What’s up with your Personal Data and the Right to Privacy

In the last few days, three news articles have caught my eye as they all relate to our right to privacy and how financial services companies and insurers deal with our personal information.

The first was that 13 Indian insurance companies have come together to create a depository on policyholder data using blockchain type technology. The central idea here is that sharing of data will help reduce costs & improving efficiencies by reducing duplication of effort by individual insurers e.g. on conducting KYC processes; and also reduce the incident of fraudulent claims by sharing information.

A news article in the Business Standard quoted that “PwC’s Global Fintech Report 2017 expects 77 per cent of financial technology institutions to adopt blockchain as a process by 2020, with payments, fund transfer and digital identity management being the top areas of usage.”

Whilst the issue of what information may be collected and linked to Aadhaar, and how it may impact on citizens right to privacy is still sub-juice, this ruling is bound to be a key consideration.

However, there will clearly be data privacy concerns. For example, what private information is available to “other” companies. Customers are today being asked to provide a wide ranging “authorisation” to Insurers, banks and other financial services companies to share their private information.

Many websites, such as price comparison sites, collect customer information and collect a blanket consent to share such information with “partners”.

The second was the Supreme Court of India ruling that the Right to Privacy is a fundamental right. This ruling was made by a 9-judge panel of the Supremen Court after another panel of judges considering a petition on the matter of the Aadhaar Scheme and its collection of private citizen biometrics and linking all manner of transactions to Aadhaar, referred the matter to a larger constitutional bench.

Which brings us to the third development – a very timely recommendation by Household Finance Committee of the Reserve Bank of India – which has recommended that there is a need for Financial Institutions to move away from a “Consent based approach to Privacy Rights” to a “Rights based approach”. The RBI Committee published its reports a mere few hours after the Supreme Court judgement.

The Committee report said “We note that technological advances like machine learning and big data have changed the ways in which we process data and as a result, have made consent a less-than- effective tool to protect personal privacy.”

The Committee’s report noted that “all financial technology solutions require the use of households’ personal information, a form of wealth in itself”. The Report noted that India lacks a formal legal framework for data protection.

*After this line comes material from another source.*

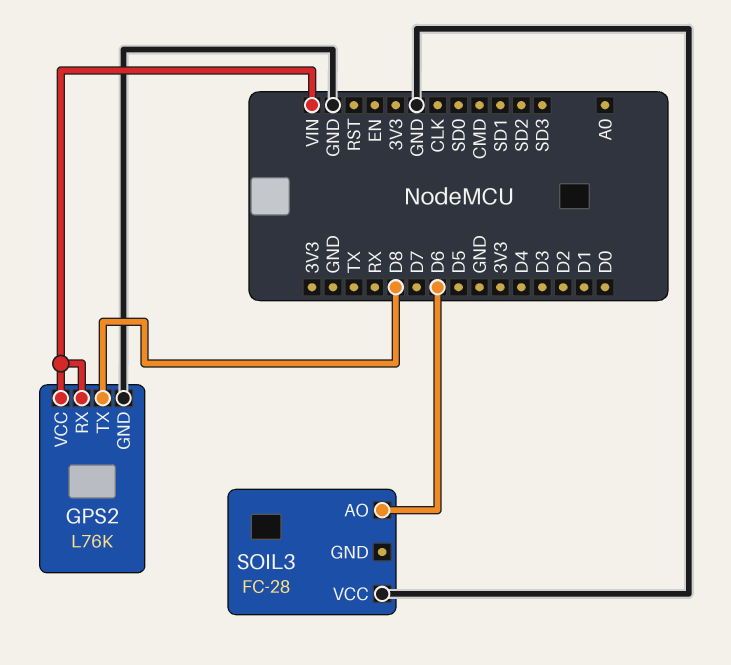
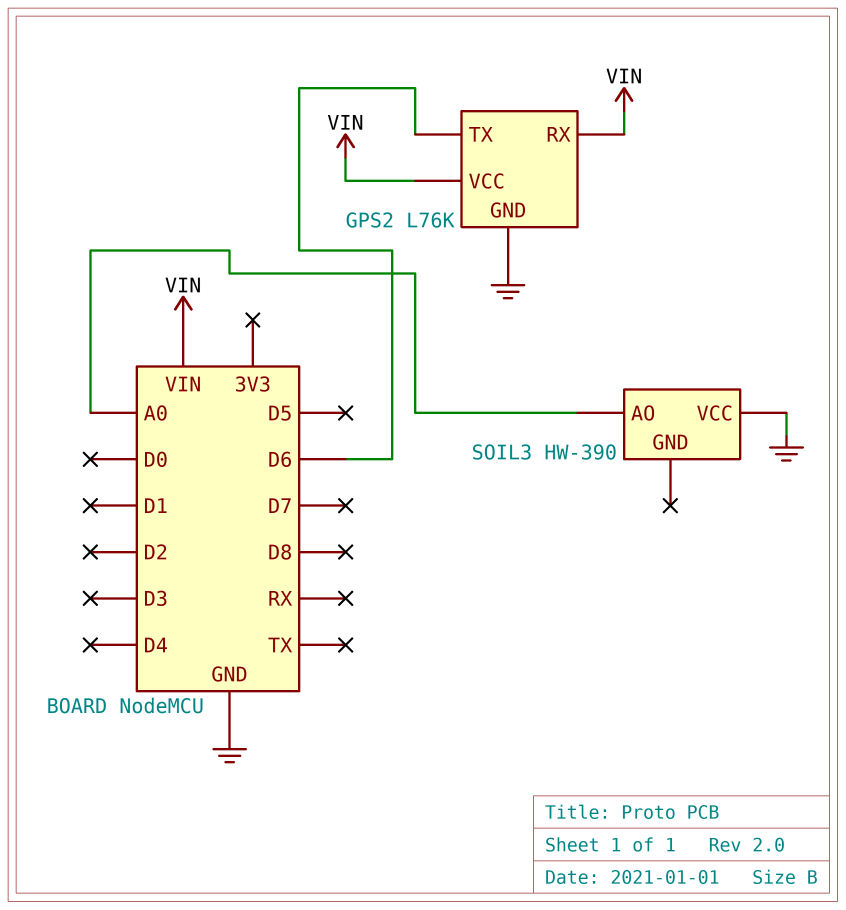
GPS2 pin TX: D8 -> D6
SOIL3: FC-28 -> HW-390
SOIL3 pin AO: D6 -> A0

Whilst regulations are playing “catch-up”, businesses are moving ahead at a faster pace with investments to utilise personal information for their benefit. It is therefore imperative that regulators remain vigilant and bring in place effective regulations quickly to protect consumer privacy.

Whilst a data protection law may take a while to bring into place, individual regulators RBI, IRDA and SEBI can bring in place tighter guidelines that prevent misuse of customer data.

Individuals need to be aware of how their private information may be used; and ask financial intermediaries and companies for safeguards; or in absence of such safeguards refuse to give consent.